21 октября 1850 года

Управляющий министерством передал мне секретно для рассмотрения «Грамматику русского языка» И. И. Давыдова, с тем чтобы я сделал на нее свои замечания.


29 октября 1850 года

Рассмотрел грамматику Давыдова. В ней самостоятельного только предисловие и введение, остальное заимствовано из разных уже существующих у нас трудов по части языка. Вообще книга эта полезна для учащих, но не для учащихся, ибо изложение ее крайне туманно и, особенно в введении, напыщенно, от чего парализуются ее достоинства.


17 декабря 1850 года

Новое постановление о чиновниках. Начальник имеет право исключать чиновника из службы за неблагонадежность или «за проступки, которых доказать нельзя», не изъясняя ему даже причины его увольнения. А если бы чиновник все-таки захотел оправдаться, от него «не велено нигде принимать просьб и никаких объяснений». Таким образом значительная часть народонаселения в государстве мигом, одним почерком пера лишена покровительства законов. Между тем чиновник, совершивший настоящее очевидное преступление и преданный уголовному суду, имеет право оправдываться перед этим самым судом. Я читал все постановление и не знал, чему больше удивляться: отсутствию в нем самой простой справедливости или здравого смысла. Интересно, между прочим, что в постановлении предусмотрена возможность злоупотребления власти со стороны начальников, — и все-таки ничего не сделано для ограничения их права самовольно решать судьбу людей!


18 декабря 1850 года.

В гимназиях приказано учить фронту.

Географическое общество возложило на меня издание VI книги его трудов и критический разбор всех до сих пор вышедших книжек. Кроме того, Общество посещения бедных поручило мне написать устав Кузнецовского женского училища.

1852

3 января 1852 года

Два комитета, по поговорке, как снег на голову свалились на меня — оба по военному министерству. Один для исследования методы преподавания русского языка в здешнем батальоне кантонистов, предложенной каким-то учителем, а другой для устройства учебной части вообще для всех кантонистов в империи. Их до тридцати тысяч в школах, а всего до трехсот тысяч в империи, и обучают их как попало, без всякого общего направления. Теперь хотят дать их обучению надлежащее устройство. Всего забавнее в этом деле то, что столь важную, сложную и запущенную часть надо привести в порядок, не требуя ни копейки денег. Между тем, например, в классах по 50, по 60 человек учатся читать по книжке, одной на весь класс, и т. д.


6 января 1852 года

Был вечером вместе с графом Д. А. Толстым у прелестной женщины Опочининой, урожденной Скобелевой. Была там и жена ее умершего брата, бывшая Полтавцева, не столь прелестная, как первая, но, по-видимому, большая умница.

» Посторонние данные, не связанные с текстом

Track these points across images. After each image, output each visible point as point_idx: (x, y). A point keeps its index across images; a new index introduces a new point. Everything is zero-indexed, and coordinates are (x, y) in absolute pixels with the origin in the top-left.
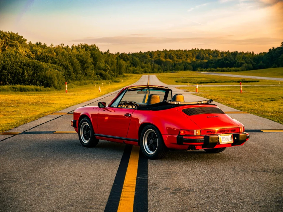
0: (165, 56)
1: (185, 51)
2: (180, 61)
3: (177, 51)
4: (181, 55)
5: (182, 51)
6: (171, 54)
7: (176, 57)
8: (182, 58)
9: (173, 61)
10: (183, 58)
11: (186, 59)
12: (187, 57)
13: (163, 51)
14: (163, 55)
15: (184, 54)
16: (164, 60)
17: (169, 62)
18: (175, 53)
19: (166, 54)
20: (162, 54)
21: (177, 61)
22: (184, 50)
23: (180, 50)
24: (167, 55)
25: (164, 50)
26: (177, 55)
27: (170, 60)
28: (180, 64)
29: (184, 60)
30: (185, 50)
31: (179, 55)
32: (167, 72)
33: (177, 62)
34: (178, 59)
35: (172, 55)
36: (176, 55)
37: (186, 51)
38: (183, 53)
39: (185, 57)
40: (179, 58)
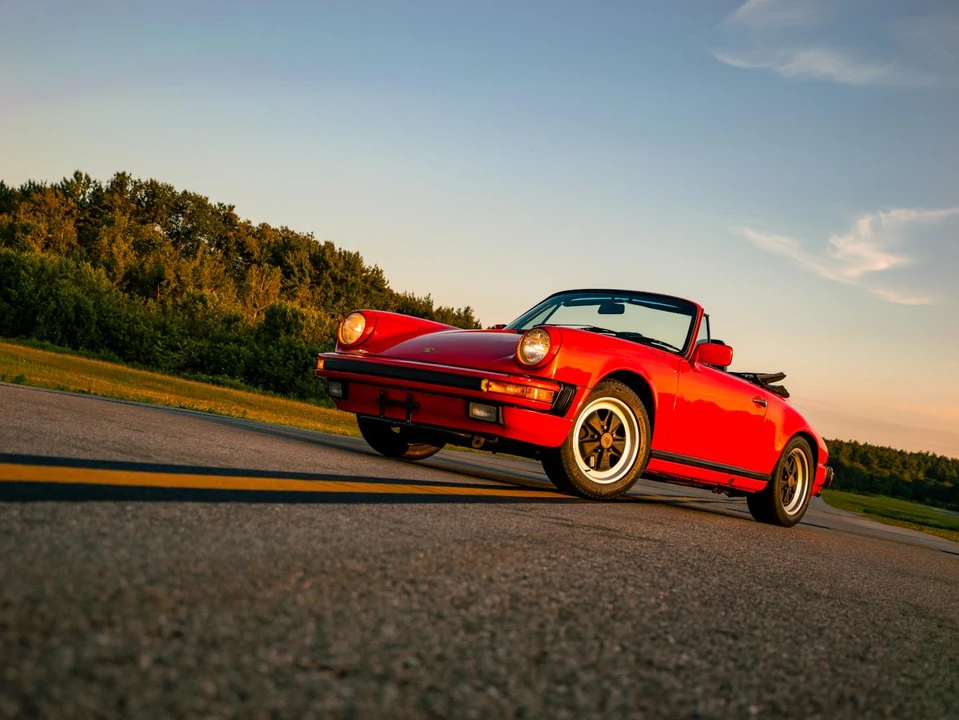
0: (851, 455)
1: (902, 453)
2: (887, 473)
3: (882, 449)
4: (891, 460)
5: (895, 451)
6: (866, 453)
7: (876, 461)
8: (891, 468)
9: (869, 469)
10: (894, 468)
11: (902, 472)
12: (905, 468)
13: (848, 444)
14: (846, 451)
15: (897, 460)
16: (847, 463)
17: (859, 469)
18: (877, 452)
19: (854, 452)
20: (845, 449)
21: (877, 472)
22: (899, 450)
23: (889, 449)
24: (857, 455)
25: (853, 441)
26: (881, 459)
27: (861, 467)
28: (883, 480)
29: (896, 473)
30: (902, 451)
31: (885, 459)
32: (849, 492)
33: (878, 475)
34: (881, 467)
35: (869, 455)
36: (878, 456)
37: (905, 453)
38: (896, 458)
39: (898, 467)
40: (885, 467)
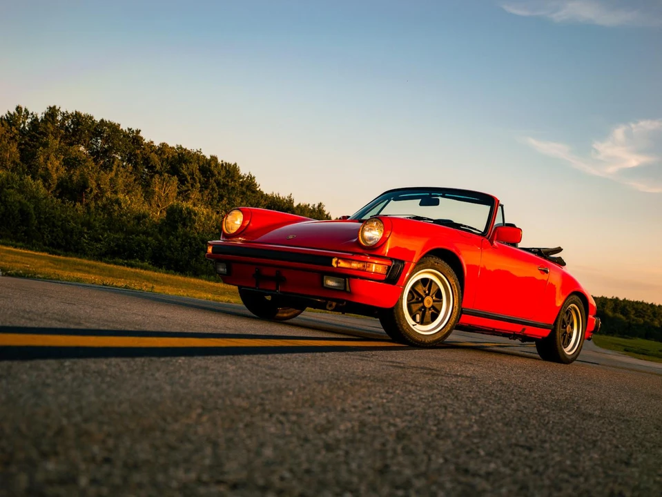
0: (613, 308)
1: (652, 305)
2: (641, 321)
3: (637, 303)
4: (644, 311)
5: (647, 304)
6: (625, 306)
7: (633, 312)
9: (627, 319)
10: (646, 317)
11: (652, 320)
12: (655, 317)
13: (611, 300)
15: (649, 311)
16: (610, 314)
17: (620, 319)
18: (633, 305)
19: (616, 305)
20: (609, 303)
21: (633, 320)
23: (643, 303)
24: (618, 307)
25: (615, 297)
26: (636, 310)
27: (621, 316)
28: (638, 326)
29: (649, 321)
31: (639, 310)
32: (613, 336)
33: (634, 322)
34: (636, 317)
35: (627, 307)
36: (634, 309)
38: (648, 309)
39: (650, 316)
40: (640, 316)
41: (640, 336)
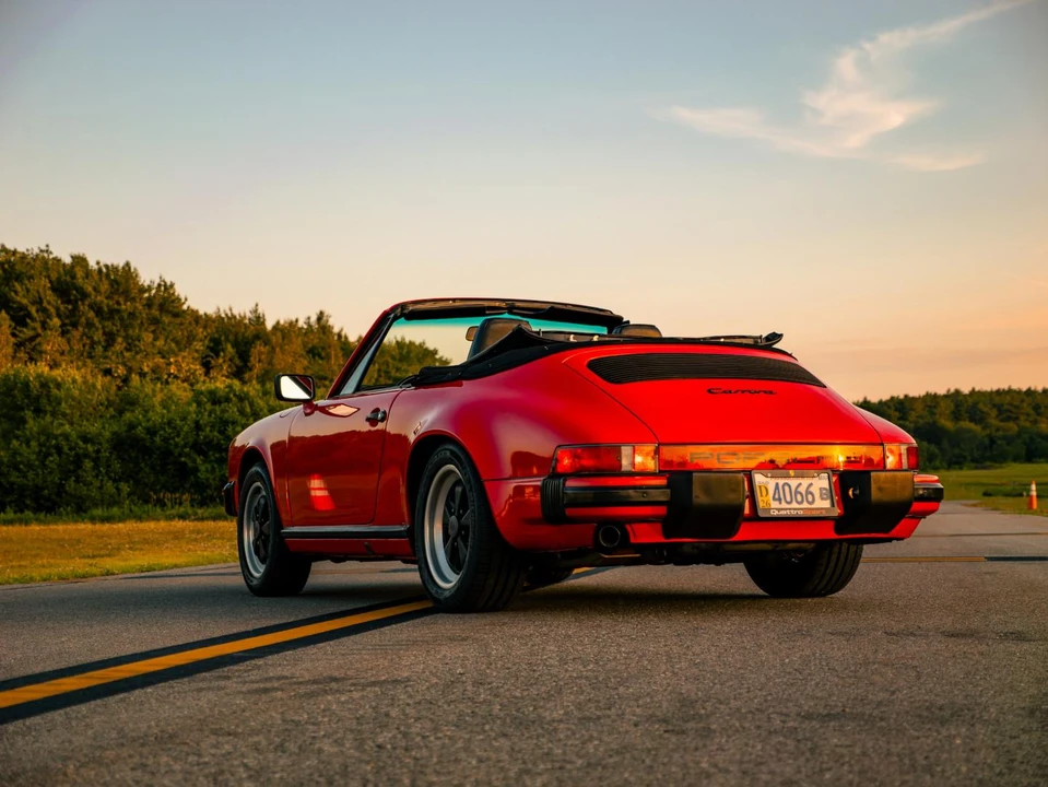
0: (953, 413)
1: (1029, 392)
2: (1012, 427)
3: (998, 392)
4: (1017, 407)
5: (1019, 392)
6: (975, 404)
7: (994, 413)
8: (1017, 418)
9: (984, 428)
10: (1022, 418)
11: (1035, 422)
12: (1039, 414)
13: (946, 396)
14: (949, 406)
15: (1025, 405)
16: (948, 424)
17: (969, 431)
18: (991, 399)
19: (957, 406)
20: (942, 404)
21: (998, 430)
22: (1024, 389)
23: (1010, 391)
24: (963, 409)
25: (952, 390)
26: (999, 408)
27: (972, 426)
28: (1009, 440)
29: (1028, 424)
30: (1029, 390)
31: (1006, 407)
32: (961, 469)
33: (1000, 433)
34: (1002, 421)
35: (981, 406)
36: (994, 406)
37: (1035, 392)
38: (1022, 401)
39: (1028, 415)
40: (1008, 419)
41: (1016, 459)
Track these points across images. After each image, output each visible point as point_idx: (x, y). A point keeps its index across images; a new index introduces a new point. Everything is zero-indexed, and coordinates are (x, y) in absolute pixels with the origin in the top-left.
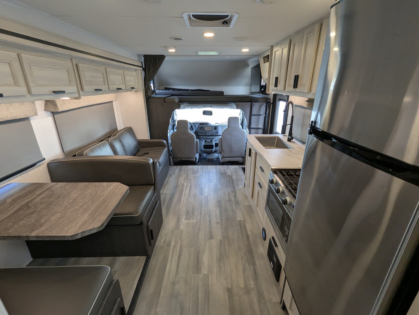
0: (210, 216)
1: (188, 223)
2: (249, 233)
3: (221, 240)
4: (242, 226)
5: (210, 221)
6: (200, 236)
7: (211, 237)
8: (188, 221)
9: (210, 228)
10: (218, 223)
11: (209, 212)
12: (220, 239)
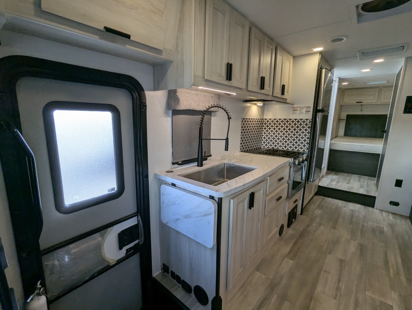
0: (338, 288)
1: (383, 296)
2: (291, 245)
3: (329, 253)
4: (293, 254)
5: (339, 281)
6: (358, 268)
7: (341, 261)
8: (383, 300)
9: (341, 270)
10: (325, 271)
11: (338, 296)
12: (329, 255)
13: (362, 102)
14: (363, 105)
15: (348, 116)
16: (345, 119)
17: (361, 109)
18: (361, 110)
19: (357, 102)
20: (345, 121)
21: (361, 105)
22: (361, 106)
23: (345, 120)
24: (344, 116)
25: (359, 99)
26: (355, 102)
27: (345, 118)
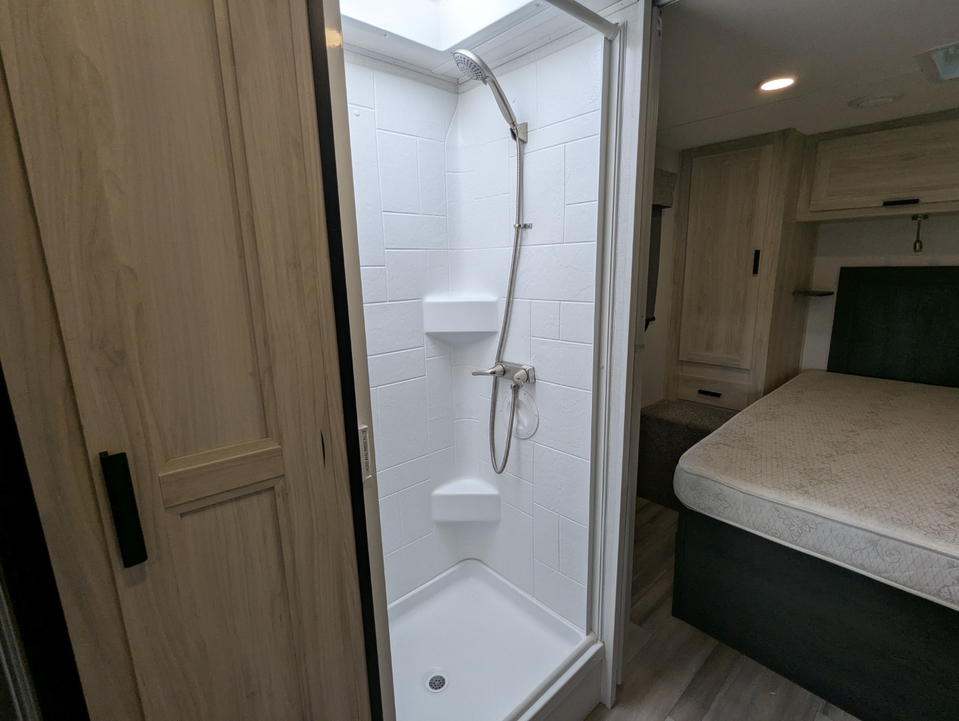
13: (916, 201)
14: (926, 216)
15: (848, 276)
16: (835, 289)
17: (918, 241)
18: (918, 245)
19: (886, 204)
20: (833, 299)
21: (915, 217)
22: (916, 222)
23: (832, 293)
24: (826, 275)
25: (900, 187)
26: (877, 200)
27: (832, 284)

Вообще обе эти дамы читают, и даже по-русски, интересуются мыслию, поэзией, искусством и в разговорах касались предметов, о которых редко толкуют в салонах. Они говорили о ничтожестве и пустоте светской жизни и стереотипности нынешнего аристократического поколения, о жалкой необходимости, однако ж, быть с ней заодно, о прелести заграничной жизни и природы… Опочинина особенно в восторге от Неаполя. В течение вечера были прочитаны: моя статья о графине Е. П. Ростопчиной и произведение Майкова «Выбор смерти». Чтение сопровождалось оживленными прениями и нередко меткими замечаниями обеих слушательниц. Вечер, таким образом, прошел незаметно, и я вернулся домой после двух часов ночи.


8 января 1852 года

Сегодня был невольно зрителем «величественного», как говорится в реляциях и некоторых стихах, зрелища. Возвращаясь из университета с лекции около полудня, я наткнулся на парад. Войска заливали всю Исаакиевскую площадь и набережную от Сената до Благовещенского моста: не было возможности ни пройти, ни проехать на ту сторону площади. Такие парады обыкновенно на целые полдня прекращают сообщение между главными частями города. Какие бы ни были у вас нужды — вас не пропустят ни пешком, ни в экипаже. Раз так было со мной. Жена моя захворала; доктор ее жил на Васильевском острову. Я бросился за ним и был остановлен парадом. Между тем каждая минута была дорога.